— Texte présenté —
Jacques Stotzem ‐ l’artisan

Jacques Stotzem ‐ l’artisan

Ce mercredi 28 avril, Robert Sacre accueillait le guitariste verviétois dans les studios de Equinoxe FM (son émission « Crossroads »), à l’occasion de la sortie d’un nouvel album : « Handmade ». Un titre bien approprié pour un album réalisé avec soin, mais dans la décontraction et sans stress… L’artisanat au sens le plus noble du terme !

Jacques Stotzem © Robert Hansenne
Jacques Stotzem © Robert Hansenne

«La musique que je joue, c’est du fait-main, je la joue seul chez moi, les mains simplement posées sur la guitare. Un vrai travail d’artisan.»

Jacques Stotzem : Avec le temps, et encore plus après l’année qui vient de s’écouler, je me considère en effet comme un artisan. La musique que je joue, c’est du fait-main, je la joue chez moi, seul avec ma guitare. Et quand je suis sur une scène de concert, je l’interprète de la même manière, sans aucune fioriture et sans effets spéciaux. Simplement les mains posées sur la guitare, pour pratiquer la musique que j’aime, le fingerpicking… C’est un vrai travail d’artisan : j’ai eu beaucoup de temps devant moi pour le faire. Cet album est le résultat d’une année particulière qui vient de se passer avec un confinement qui se poursuit ! Et le premier titre, « Slow Motion », est en effet en rapport avec le nom de l’album, construit en prenant le temps, au ralenti. Car pour moi, pendant cette pandémie, la musique a été une forme de thérapie. J’ai vraiment utilisé la musique pour me sentir mieux, pour pallier au manque de concerts. La guitare m’a beaucoup aidé. En fait, la musique en général et tous les morceaux de ce nouvel album témoignent de ce que fut cette année pour un musicien comme moi, avec des prestations publiques à l’arrêt, privé de concerts, de voyages et de tournées. C’est d’ailleurs pour cela que je voulais absolument que le Cd sorte maintenant, bien que ce ne soit pas la période idéale pour sortir un nouvel album. Je le sais, c’est compliqué, mais j’y tenais car tous les morceaux ont été composés en fonction de ce qui s’est passé depuis le début de ce confinement. A ce moment là je ne savais pas comment j‘allais réagir au fait que les concerts s’arrêtaient du jour au lendemain. Et on ne savait pas pour combien de temps… Jouer de la guitare a été le remède. Je joue toujours beaucoup en temps ordinaire, mais là, j’ai joué tout le temps et cela m’a inspiré pour composer différemment de ce que j’ai l’habitude de faire. Avec tout ce temps que j’avais devant moi, d’autant plus qu’au début du confinement j’ai pu faire une dizaine de concerts en streaming sur Facebook. Pour chaque prestation, j’avais choisi des thèmes précis qui me permettaient de retrouver les bases qui m’ont donné envie de devenir guitariste, c’est-à-dire le blues et les maîtres du fingerpicking. Cela m’a inspiré pour écrire quelques morceaux qui sont sur l’album et qui évoquent des légendes du blues acoustique et du fingerpicking, tous ces musiciens qui ont vraiment créé cette manière de jouer de la guitare.

— Enregistrements —
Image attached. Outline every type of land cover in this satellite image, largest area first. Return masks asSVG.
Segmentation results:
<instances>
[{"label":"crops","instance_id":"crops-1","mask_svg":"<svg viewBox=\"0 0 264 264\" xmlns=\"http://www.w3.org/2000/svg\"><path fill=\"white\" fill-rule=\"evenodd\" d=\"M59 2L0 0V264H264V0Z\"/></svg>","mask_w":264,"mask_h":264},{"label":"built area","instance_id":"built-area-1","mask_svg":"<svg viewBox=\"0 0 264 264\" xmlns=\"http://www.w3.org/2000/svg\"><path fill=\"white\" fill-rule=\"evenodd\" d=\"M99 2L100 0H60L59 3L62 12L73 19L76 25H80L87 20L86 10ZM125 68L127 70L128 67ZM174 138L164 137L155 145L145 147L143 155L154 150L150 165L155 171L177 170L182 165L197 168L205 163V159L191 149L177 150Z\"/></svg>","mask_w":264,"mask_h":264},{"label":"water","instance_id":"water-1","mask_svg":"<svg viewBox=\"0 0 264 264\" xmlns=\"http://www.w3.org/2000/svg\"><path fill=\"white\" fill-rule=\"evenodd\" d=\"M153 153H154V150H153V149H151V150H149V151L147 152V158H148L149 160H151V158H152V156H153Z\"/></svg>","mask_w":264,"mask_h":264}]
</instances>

— Consigne de l'exercice —
Recopiez mot pour mot le passage de l'entretien avec Jacques Stotzem compris entre « Ce mercredi 28 » et « noble du terme ! », ces deux extrémités incluses. Les enregistrements n'ont aucun rapport avec l'entretien avec Jacques Stotzem.

— En réponse —
Ce mercredi 28 avril, Robert Sacre accueillait le guitariste verviétois dans les studios de Equinoxe FM (son émission « Crossroads »), à l’occasion de la sortie d’un nouvel album : « Handmade ». Un titre bien approprié pour un album réalisé avec soin, mais dans la décontraction et sans stress… L’artisanat au sens le plus noble du terme !